Increased wait times at ports are a time waster for drivers, even cutting into their pay, but with FERNRIDE’s solution, multiple trucks can be controlled at any given time by a single teleoperator. This means, for example, that while one truck is being loaded or unloaded, other trucks can simultaneously be driven.

Currently, each remote teleoperator can control four trucks at any given time. As autonomous technology is developed and enhanced, the goal is to increase this ratio so that one driver can oversee an entire fleet of trucks.

Electric-Powered, Sustainable Mobility

According to the Carbon Trust, up to 90% of a business's environmental impact can lie in its supply chain, while BCG states that the global supply chain accounts for more than 50% of annual greenhouse gas emissions.
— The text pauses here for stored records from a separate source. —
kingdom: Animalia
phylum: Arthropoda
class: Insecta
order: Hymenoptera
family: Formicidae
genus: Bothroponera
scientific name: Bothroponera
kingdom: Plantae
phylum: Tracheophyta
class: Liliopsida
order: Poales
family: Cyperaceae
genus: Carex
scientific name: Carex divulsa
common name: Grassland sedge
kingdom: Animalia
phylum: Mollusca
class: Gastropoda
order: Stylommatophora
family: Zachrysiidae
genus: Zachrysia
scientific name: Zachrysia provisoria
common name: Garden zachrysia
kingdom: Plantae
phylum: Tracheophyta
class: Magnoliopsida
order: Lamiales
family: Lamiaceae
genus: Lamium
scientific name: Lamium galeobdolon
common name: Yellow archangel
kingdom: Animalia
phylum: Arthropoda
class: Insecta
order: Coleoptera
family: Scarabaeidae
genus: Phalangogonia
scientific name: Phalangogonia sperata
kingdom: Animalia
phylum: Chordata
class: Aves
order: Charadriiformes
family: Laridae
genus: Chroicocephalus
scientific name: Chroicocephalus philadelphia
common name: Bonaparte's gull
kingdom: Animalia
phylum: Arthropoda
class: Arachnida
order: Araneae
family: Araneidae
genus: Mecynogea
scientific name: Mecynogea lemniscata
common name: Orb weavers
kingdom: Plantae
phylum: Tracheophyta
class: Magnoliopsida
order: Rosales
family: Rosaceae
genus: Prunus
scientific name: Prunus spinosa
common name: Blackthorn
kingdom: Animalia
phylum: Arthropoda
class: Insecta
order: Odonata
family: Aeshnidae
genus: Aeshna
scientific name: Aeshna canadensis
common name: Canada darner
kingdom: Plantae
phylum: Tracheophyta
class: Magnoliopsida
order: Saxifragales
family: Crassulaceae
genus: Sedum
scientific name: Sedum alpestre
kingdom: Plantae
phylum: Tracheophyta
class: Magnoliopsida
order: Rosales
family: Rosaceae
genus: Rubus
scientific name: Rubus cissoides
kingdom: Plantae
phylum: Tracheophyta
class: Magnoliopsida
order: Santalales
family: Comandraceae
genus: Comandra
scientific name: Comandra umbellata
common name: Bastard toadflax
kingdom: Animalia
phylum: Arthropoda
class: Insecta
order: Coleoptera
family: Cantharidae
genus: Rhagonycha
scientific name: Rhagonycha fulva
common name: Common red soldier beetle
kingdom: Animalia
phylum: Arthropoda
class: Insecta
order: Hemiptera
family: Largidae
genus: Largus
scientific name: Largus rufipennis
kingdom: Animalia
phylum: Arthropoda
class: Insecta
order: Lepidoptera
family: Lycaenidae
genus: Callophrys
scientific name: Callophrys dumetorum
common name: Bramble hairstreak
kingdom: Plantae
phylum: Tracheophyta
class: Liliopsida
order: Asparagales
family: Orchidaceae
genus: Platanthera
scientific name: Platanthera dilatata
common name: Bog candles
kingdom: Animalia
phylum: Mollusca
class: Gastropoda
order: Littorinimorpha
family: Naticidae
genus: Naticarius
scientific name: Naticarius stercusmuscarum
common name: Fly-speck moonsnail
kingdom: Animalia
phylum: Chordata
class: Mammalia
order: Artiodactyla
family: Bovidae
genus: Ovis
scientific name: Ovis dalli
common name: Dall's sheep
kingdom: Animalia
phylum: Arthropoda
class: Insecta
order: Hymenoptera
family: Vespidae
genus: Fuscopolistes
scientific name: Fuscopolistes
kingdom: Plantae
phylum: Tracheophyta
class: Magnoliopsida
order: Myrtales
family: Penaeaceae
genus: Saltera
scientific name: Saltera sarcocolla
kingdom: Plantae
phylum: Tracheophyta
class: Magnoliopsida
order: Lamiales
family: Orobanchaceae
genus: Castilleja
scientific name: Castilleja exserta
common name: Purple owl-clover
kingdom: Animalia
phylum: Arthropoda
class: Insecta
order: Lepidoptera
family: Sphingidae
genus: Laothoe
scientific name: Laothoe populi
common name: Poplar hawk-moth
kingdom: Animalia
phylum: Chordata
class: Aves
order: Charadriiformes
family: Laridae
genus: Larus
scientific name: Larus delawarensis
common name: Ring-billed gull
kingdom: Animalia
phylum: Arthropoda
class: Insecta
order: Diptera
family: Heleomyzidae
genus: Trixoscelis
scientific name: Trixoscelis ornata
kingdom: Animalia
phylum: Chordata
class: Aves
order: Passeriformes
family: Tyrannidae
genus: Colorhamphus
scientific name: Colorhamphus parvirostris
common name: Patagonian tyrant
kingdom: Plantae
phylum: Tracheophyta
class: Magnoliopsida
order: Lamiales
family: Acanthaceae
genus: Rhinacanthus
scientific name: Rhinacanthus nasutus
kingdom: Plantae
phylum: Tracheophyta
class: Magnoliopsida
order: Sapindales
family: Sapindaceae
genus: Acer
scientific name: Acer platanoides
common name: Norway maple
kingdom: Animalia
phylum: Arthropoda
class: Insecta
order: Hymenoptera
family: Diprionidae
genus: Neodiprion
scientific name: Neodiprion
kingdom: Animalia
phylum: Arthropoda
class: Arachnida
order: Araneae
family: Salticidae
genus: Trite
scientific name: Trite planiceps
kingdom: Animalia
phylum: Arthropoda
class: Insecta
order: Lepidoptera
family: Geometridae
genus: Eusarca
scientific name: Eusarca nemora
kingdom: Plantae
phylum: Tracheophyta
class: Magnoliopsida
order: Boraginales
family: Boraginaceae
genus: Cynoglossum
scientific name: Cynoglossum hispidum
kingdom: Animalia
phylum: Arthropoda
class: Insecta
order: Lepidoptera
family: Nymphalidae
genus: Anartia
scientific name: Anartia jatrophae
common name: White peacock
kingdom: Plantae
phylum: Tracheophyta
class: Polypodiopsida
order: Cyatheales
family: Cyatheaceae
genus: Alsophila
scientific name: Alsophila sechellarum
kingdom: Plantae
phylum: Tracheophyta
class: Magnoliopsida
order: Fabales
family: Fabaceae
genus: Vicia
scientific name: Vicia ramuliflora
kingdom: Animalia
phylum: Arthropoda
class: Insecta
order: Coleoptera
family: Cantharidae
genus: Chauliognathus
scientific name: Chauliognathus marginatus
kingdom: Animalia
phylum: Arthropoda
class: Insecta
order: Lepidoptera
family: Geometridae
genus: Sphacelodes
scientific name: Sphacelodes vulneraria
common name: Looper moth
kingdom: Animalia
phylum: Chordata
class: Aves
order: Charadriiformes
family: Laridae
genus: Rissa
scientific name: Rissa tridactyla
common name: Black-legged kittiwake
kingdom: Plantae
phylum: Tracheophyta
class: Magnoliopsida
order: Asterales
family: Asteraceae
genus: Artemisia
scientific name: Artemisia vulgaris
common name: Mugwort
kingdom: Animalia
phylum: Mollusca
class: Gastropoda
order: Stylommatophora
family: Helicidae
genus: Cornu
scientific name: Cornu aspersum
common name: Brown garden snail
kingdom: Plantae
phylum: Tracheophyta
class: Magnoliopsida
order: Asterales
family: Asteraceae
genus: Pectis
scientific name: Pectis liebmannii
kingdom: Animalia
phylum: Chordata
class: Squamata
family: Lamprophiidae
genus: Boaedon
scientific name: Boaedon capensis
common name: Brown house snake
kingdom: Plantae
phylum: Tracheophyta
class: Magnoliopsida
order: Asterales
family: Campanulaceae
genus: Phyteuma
There has never been a more pressing need for the supply chain to decarbonise, and companies are under increasing investor, regulatory, and public scrutiny to lower their emissions.

In contrast with the diesel-powered, high-polluting trucks typically used at distribution facilities, FERNRIDE’s solution is designed for electric trucks that dramatically reduce its customers’ carbon footprint and noise emissions while also lowering fuel costs.

Bringing Trucking into the 21st Century

With its human-machine collaboration technology, rather than making jobs obsolete, FERNRIDE will usher in a new era of mobility in which the nature of trucking jobs evolves for the better. In 2021, there were over 500,000 large truck accidents in the United States alone, a year-on-year increase of 26%, and by keeping humans away from hazardous areas FERNRIDE helps its customers improve safety and conditions, while representing a much more desirable job for truckers who have been increasingly leaving the industry because of long working hours, poor conditions, and low pay.

FERNRIDE CEO & Co-Founder Hendrik Kramer, aged 28, comments: “Our mission is to be the leading solution for autonomous electric trucking and we firmly believe that our human-machine collaboration approach holds the key to resolving critical challenges in the supply chain, not only today but in the future as well. The roll-out of autonomous vehicles on public roads has, for the past decade, always been ‘two years away’, but because of the extent of the technology and research required, we’re still not close to full autonomy on roads.

“That doesn’t mean that companies should have to wait years, if not decades, to unlock the benefits of autonomous mobility. Our human-machine collaboration technology is enabling our customers to achieve greater productivity today, while reducing their emissions and improving the safety of workers on-site.

“Looking ahead, even in 20 or 30 years time, we still expect humans to be overseeing autonomous vehicles. The capabilities of the teleoperators will scale as the technology develops, and reliance will gradually decrease, but human-machine collaboration is not only essential right now, it’s here to stay.”

Hendrik Kramer discovered an industrial application for his team’s research on autonomous driving whilst studying at TU Munich, one of the world’s most prestigious universities for automotive engineering research, and Stanford University. In 2019 he founded FERNRIDE with CPO Dr Maximilian Fisser and Chief Engineer Jean-Michael Georg.

Together they have scaled the company to a 130-strong team across Munich and Wolfsburg, attracting alumni from tech and automotive giants including BMW, Audi, Argo.AI, Mobileye, Amazon, and Tesla, and boasting an experienced senior management team.